How to Start a Digital Marketing Agency

How to Start a Digital Marketing Agency

How to Start a Digital Marketing Agency

If you’re reading this, you’re most likely a thriving freelancer who’s ready to scale. Or maybe you’re just dipping your toe in the freelance world and want to set yourself up for future success - this guide’s for you, too!

Ideally, your processes are dialed in, your clients are happy, and you have a few freelance partners who pitch in for out-of-wheelhouse asks. Best case scenario? You're filing your taxes without having a complete mental breakdown. If so, congrats, and keep reading. We’ve tapped top freelancers and agency owners for their best advice on everything from hiring your first employee to which software they can’t live without. 

Who We Are - Why Listen to Us?

We’re No Revisions, an a-la-carte marketing agency that supplements brands for project-based needs (think one-time social media strategy, content creation, and graphic design) without the typical constraints of a big creative agency. Need a white-label service without the hassle of finding a freelancer? That’s what we’re here for.

Our sister agency, The Creative Exchange (TCE), is a social media agency focused on CPG long-term partnerships. Both were founded by thought-leading social media strategist Anna Sullivan (a freelancer turned agency owner) and operated by a handful of industry experts (freelancers who left large agencies or in-house). From big brand partners like Caraway and Solawave to small startups, we’ve seen it all and want to help you avoid the mistakes we made in the early days.

Below, you’ll find everything we wish we knew when starting our digital marketing agencies as well as advice from long-time freelancers and agency pioneers.

When To Start An Agency & When To Stay Freelance or In-House

As an agency owner, you’re responsible for more than just delivering services to clients. You’re managing and supporting a team with different personalities and needs, taking on additional administrative tasks such as payroll, and balancing cash flow for yourself and others.

> [Records supplied]:

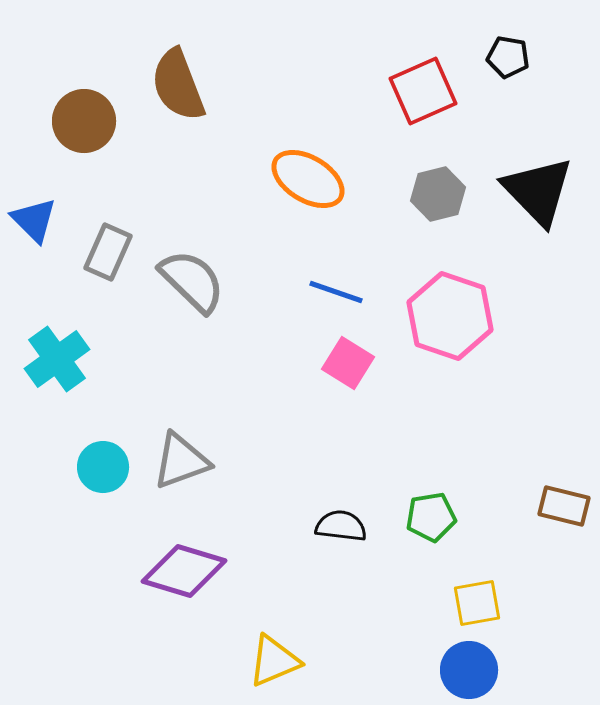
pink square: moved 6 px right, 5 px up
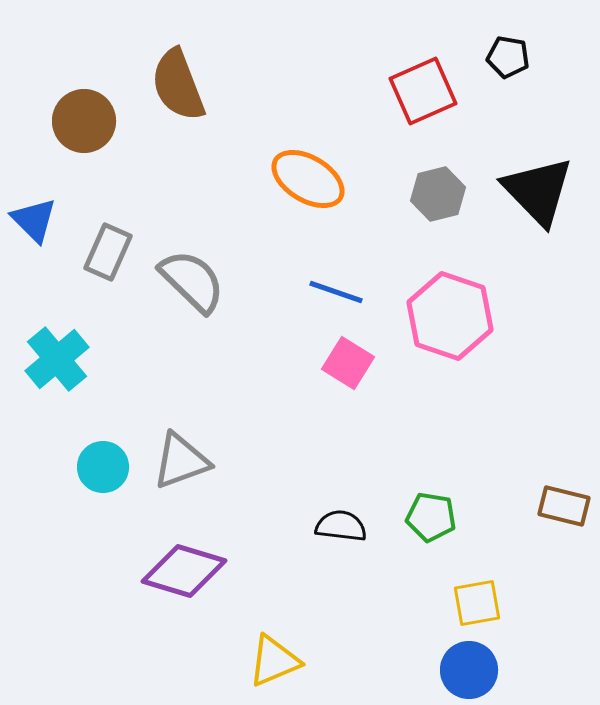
cyan cross: rotated 4 degrees counterclockwise
green pentagon: rotated 18 degrees clockwise
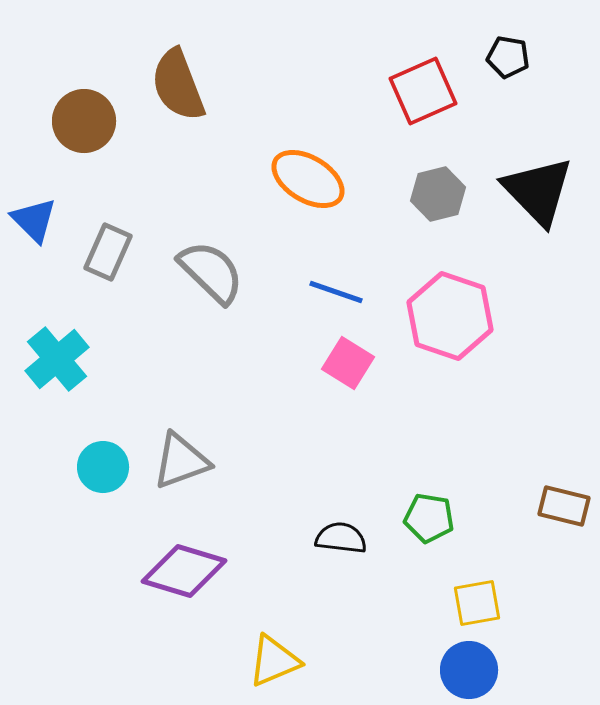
gray semicircle: moved 19 px right, 9 px up
green pentagon: moved 2 px left, 1 px down
black semicircle: moved 12 px down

> [Problems and tasks]:
**A)** Who founded the two agencies described in the guide?
**B)** Please copy out every line of the listing with "moved" swapped for "shifted" each time it appears. Change nothing else, and leave the picture lines out of your answer.
The guide and the listing have nothing to do with each other.

> [Solutions to each task]:
**A)** Anna Sullivan, a social media strategist who went from freelancer to agency owner.

**B)**
pink square: shifted 6 px right, 5 px up
cyan cross: rotated 4 degrees counterclockwise
green pentagon: rotated 18 degrees clockwise
gray semicircle: shifted 19 px right, 9 px up
green pentagon: shifted 2 px left, 1 px down
black semicircle: shifted 12 px down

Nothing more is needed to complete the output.